(MATERIAL FOR THIS TASK)
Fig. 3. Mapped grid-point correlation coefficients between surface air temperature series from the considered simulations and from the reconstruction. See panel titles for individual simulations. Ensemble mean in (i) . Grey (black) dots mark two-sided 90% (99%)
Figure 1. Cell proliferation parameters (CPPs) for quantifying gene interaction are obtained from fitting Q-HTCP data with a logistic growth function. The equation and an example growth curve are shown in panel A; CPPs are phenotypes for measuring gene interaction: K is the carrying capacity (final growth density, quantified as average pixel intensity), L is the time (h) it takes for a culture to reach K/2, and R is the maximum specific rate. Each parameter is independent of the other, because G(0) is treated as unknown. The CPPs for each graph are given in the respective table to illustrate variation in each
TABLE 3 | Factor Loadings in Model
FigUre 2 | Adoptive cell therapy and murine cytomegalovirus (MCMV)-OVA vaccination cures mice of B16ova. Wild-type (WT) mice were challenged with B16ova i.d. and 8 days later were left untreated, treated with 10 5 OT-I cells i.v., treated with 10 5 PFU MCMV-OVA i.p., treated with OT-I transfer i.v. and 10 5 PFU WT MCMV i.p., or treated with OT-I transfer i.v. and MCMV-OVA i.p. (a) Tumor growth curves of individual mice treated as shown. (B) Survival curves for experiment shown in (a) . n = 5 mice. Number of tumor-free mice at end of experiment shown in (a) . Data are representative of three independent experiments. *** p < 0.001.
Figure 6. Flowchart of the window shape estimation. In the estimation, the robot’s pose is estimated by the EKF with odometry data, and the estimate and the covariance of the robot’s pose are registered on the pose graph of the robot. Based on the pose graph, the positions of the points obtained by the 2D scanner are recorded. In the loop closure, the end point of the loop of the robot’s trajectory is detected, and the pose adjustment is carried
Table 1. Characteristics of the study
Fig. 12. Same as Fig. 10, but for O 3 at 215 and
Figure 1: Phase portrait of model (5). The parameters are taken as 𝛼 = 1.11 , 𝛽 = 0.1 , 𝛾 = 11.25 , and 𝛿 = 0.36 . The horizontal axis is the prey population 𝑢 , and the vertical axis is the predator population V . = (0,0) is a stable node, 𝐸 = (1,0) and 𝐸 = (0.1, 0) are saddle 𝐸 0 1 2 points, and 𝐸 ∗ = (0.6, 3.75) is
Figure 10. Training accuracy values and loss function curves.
(End MATERIAL FOR THIS TASK)
REQUIRED ACTION
Copy out all of the records, keeping every line identical.

ANSWER SECTION
Fig. 3. Mapped grid-point correlation coefficients between surface air temperature series from the considered simulations and from the reconstruction. See panel titles for individual simulations. Ensemble mean in (i) . Grey (black) dots mark two-sided 90% (99%)
Figure 1. Cell proliferation parameters (CPPs) for quantifying gene interaction are obtained from fitting Q-HTCP data with a logistic growth function. The equation and an example growth curve are shown in panel A; CPPs are phenotypes for measuring gene interaction: K is the carrying capacity (final growth density, quantified as average pixel intensity), L is the time (h) it takes for a culture to reach K/2, and R is the maximum specific rate. Each parameter is independent of the other, because G(0) is treated as unknown. The CPPs for each graph are given in the respective table to illustrate variation in each
TABLE 3 | Factor Loadings in Model
FigUre 2 | Adoptive cell therapy and murine cytomegalovirus (MCMV)-OVA vaccination cures mice of B16ova. Wild-type (WT) mice were challenged with B16ova i.d. and 8 days later were left untreated, treated with 10 5 OT-I cells i.v., treated with 10 5 PFU MCMV-OVA i.p., treated with OT-I transfer i.v. and 10 5 PFU WT MCMV i.p., or treated with OT-I transfer i.v. and MCMV-OVA i.p. (a) Tumor growth curves of individual mice treated as shown. (B) Survival curves for experiment shown in (a) . n = 5 mice. Number of tumor-free mice at end of experiment shown in (a) . Data are representative of three independent experiments. *** p < 0.001.
Figure 6. Flowchart of the window shape estimation. In the estimation, the robot’s pose is estimated by the EKF with odometry data, and the estimate and the covariance of the robot’s pose are registered on the pose graph of the robot. Based on the pose graph, the positions of the points obtained by the 2D scanner are recorded. In the loop closure, the end point of the loop of the robot’s trajectory is detected, and the pose adjustment is carried
Table 1. Characteristics of the study
Fig. 12. Same as Fig. 10, but for O 3 at 215 and
Figure 1: Phase portrait of model (5). The parameters are taken as 𝛼 = 1.11 , 𝛽 = 0.1 , 𝛾 = 11.25 , and 𝛿 = 0.36 . The horizontal axis is the prey population 𝑢 , and the vertical axis is the predator population V . = (0,0) is a stable node, 𝐸 = (1,0) and 𝐸 = (0.1, 0) are saddle 𝐸 0 1 2 points, and 𝐸 ∗ = (0.6, 3.75) is
Figure 10. Training accuracy values and loss function curves.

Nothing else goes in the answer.